The recovery of physiological functionality, which is commonly seen in tissue mimetic three-dimensional (3D) cellular aggregates (organoids, spheroids, acini, etc.), has been observed in cells of many origins (primary tissues, embryonic stem cells (ESCs), induced pluripotent stem cells (iPSCs), and immortal cell lines). This plurality and plasticity suggest that probably several basic principles promote this recovery process. The aim of this study was to identify these basic principles and describe how they are regulated so that they can be taken in consideration when micro-bioreactors are designed. Here, we provide evidence that one of these basic principles is hypoxia, which is a natural consequence of multicellular structures grown in microgravity cultures. Hypoxia drives a partial metabolic reprogramming to aerobic glycolysis and an increased anabolic synthesis.

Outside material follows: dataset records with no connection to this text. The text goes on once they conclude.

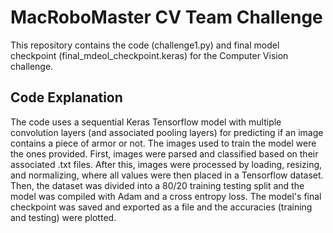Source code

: # MacRoboMaster CV Team Challenge

This repository contains the code (challenge1.py) and final model checkpoint (final_mdeol_checkpoint.keras) for the Computer Vision challenge. 

## Code Explanation

The code uses a sequential Keras Tensorflow model with multiple convolution layers (and associated pooling layers) for predicting if an image contains a piece of armor or not. The images used to train the model were the ones provided. First, images were parsed and classified based on their associated .txt files. After this, images were processed by loading, resizing, and normalizing, where all values were then placed in a Tensorflow dataset. Then, the dataset was divided into a 80/20 training testing split and the model was compiled with Adam and a cross entropy loss. The model's final checkpoint was saved and exported as a file and the accuracies (training and testing) were plotted.

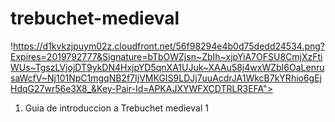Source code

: # trebuchet-medieval
!https://d1kvkzjpuym02z.cloudfront.net/56f98294e4b0d75dedd24534.png?Expires=2019792777&Signature=bTbOWZjsn~ZbIh~xjpYiA7OFSU8CmjXzFtiWUs~TgszLVjojDT9ykDN4HxjpYD5qnXA1UJuk~XAAu58j4wxWZbI6OaLenrusaWcfV~Nj101NpC1mgqNB2f7IjVMKGIS9LDJj7uuAcdrJA1WkcB7kYRhio6gEjHdqG27wr56e3X8_&Key-Pair-Id=APKAJXYWFXCDTRLR3EFA">

1. Guia de introduccion a Trebuchet medieval 1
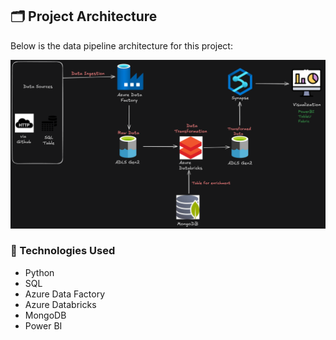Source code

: ## 🗂️ Project Architecture

Below is the data pipeline architecture for this project:

![Architecture Diagram](./Architecture%20Diagram.png)

### 🔧 Technologies Used
- Python
- SQL
- Azure Data Factory
- Azure Databricks
- MongoDB
- Power BI


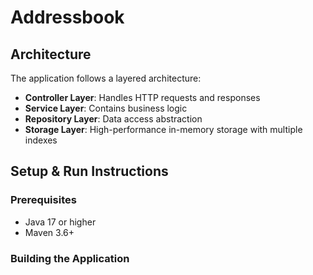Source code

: # Addressbook

## Architecture

The application follows a layered architecture:

- **Controller Layer**: Handles HTTP requests and responses
- **Service Layer**: Contains business logic
- **Repository Layer**: Data access abstraction
- **Storage Layer**: High-performance in-memory storage with multiple indexes

## Setup & Run Instructions

### Prerequisites
- Java 17 or higher
- Maven 3.6+

### Building the Application
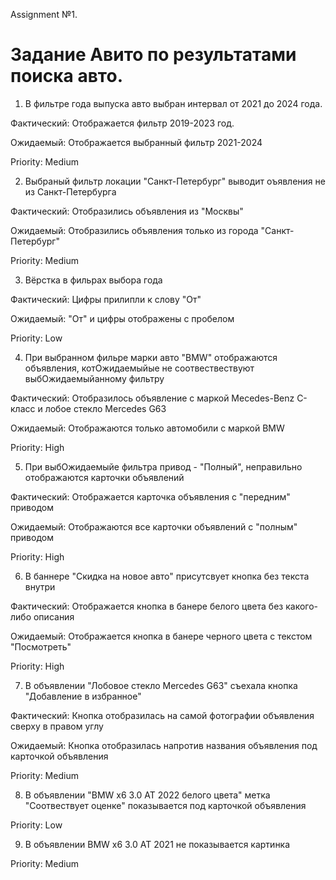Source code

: Assignment №1.


# Задание Авито по результатами поиска авто.


1. В фильтре года выпуска авто выбран интервал от 2021 до 2024 года. 

Фактический: Отображается фильтр 2019-2023 год.

Ожидаемый: Отображается выбранный фильтр 2021-2024

Priority: Medium



2. Выбраный фильтр локации "Санкт-Петербург" выводит оъявления не из Санкт-Петербургa

Фактический: Отобразились объявления из "Москвы"

Ожидаемый: Отобразились объявления только из города "Санкт-Петербург"

Priority: Medium



3. Вёрстка в фильрах выбора года

Фактический: Цифры прилипли к слову "От"

Ожидаемый: "От" и цифры отображены с пробелом

Priority: Low



4. При выбранном фильре марки авто "BMW" отображаются объявления, котОжидаемыйые не соотвествествуют выбОжидаемыйанному фильтру

Фактический: Отобразилоcь объявление с маркой Mecedes-Benz C-класс и лобое стекло Mercedes G63

Ожидаемый: Отображаются только автомобили с маркой BMW

Priority: High



5. При выбОжидаемыйе фильтра привод - "Полный", неправильно отображаются карточки объявлений

Фактический: Отображается карточка объявления с "передним" приводом

Ожидаемый: Отображаются все карточки объявлений с "полным" приводом

Priority: High



6. В баннере "Скидка на новое авто" присутсвует кнопка без текста внутри

Фактический: Отображается кнопка в банере белого цвета без какого-либо описания

Ожидаемый: Отображается кнопка в банере черного цвета с текстом "Посмотреть"

Priority: High



7. В объявлении "Лобовое стекло Mercedes G63" съехала кнопка "Добавление в избранное"

Фактический: Кнопка отобразилась на самой фотографии объявления сверху в правом углу

Ожидаемый: Кнопка отобразилась напротив названия объявления под карточкой объявления

Priority: Medium



8. В объявлении "BMW x6 3.0 AT 2022 белого цвета" метка "Соотвествует оценке" показывается под карточкой объявления

Priority: Low



9. В объявлении BMW x6 3.0 AT 2021 не показывается картинка

Priority: Medium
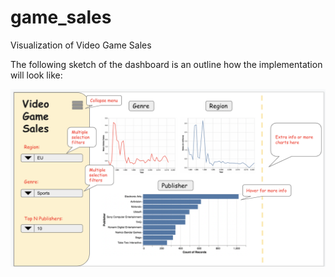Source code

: # game_sales
Visualization of Video Game Sales

The following sketch of the dashboard is an outline how the implementation will look like:

<img src="img/dashboard_sketch.png" width="700"/>
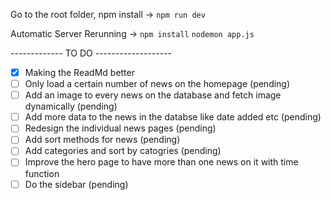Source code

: Go to the root folder, npm install -> `npm run dev`

Automatic Server Rerunning ->
 `npm install`
 `nodemon app.js`

------------- TO DO -------------------
- [x] Making the ReadMd better
- [ ] Only load a certain number of news on the homepage (pending)
- [ ] Add an image to every news on the database and fetch image dynamically (pending)
- [ ] Add more data to the news in the databse like date added etc (pending)
- [ ] Redesign the individual news pages (pending)
- [ ] Add sort methods for news (pending)
- [ ] Add categories and sort by catogries (pending)
- [ ] Improve the hero page to have more than one news on it with time function 
- [ ] Do the sidebar (pending)
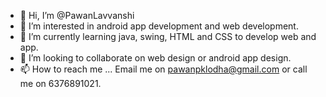 - 👋 Hi, I’m @PawanLavvanshi
- 👀 I’m interested in android app development and web development.
- 🌱 I’m currently learning java, swing, HTML and CSS to develop web and app.
- 💞️ I’m looking to collaborate on web design or android app design. 
- 📫 How to reach me ... Email me on pawanpklodha@gmail.com or call me on 6376891021.

<!---
PawanLavvanshi/PawanLavvanshi is a ✨ special ✨ repository because its `README.md` (this file) appears on your GitHub profile.
You can click the Preview link to take a look at your changes.
--->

A second principle is the activation of cytoplasmic glutaminolysis for lipogenesis. Glutaminolysis is activated in the presence of hypo- or normo-glycaemic conditions and in turn is geared to the hexosamine pathway. The reducing power needed is produced in the pentose phosphate pathway, a prime function of glucose metabolism. Cytoskeletal reconstruction, histone modification, and the recovery of the physiological phenotype can all be traced to adaptive changes in the underlying cellular metabolism. These changes are coordinated by mTOR/Akt, p53 and non-canonical Wnt signaling pathways, while myc and NF-kB appear to be relatively inactive. Partial metabolic reprogramming to aerobic glycolysis, originally described by Warburg, is independent of the cell’s rate of proliferation, but is interwoven with the cells abilities to execute advanced functionality needed for replicating the tissues physiological performance.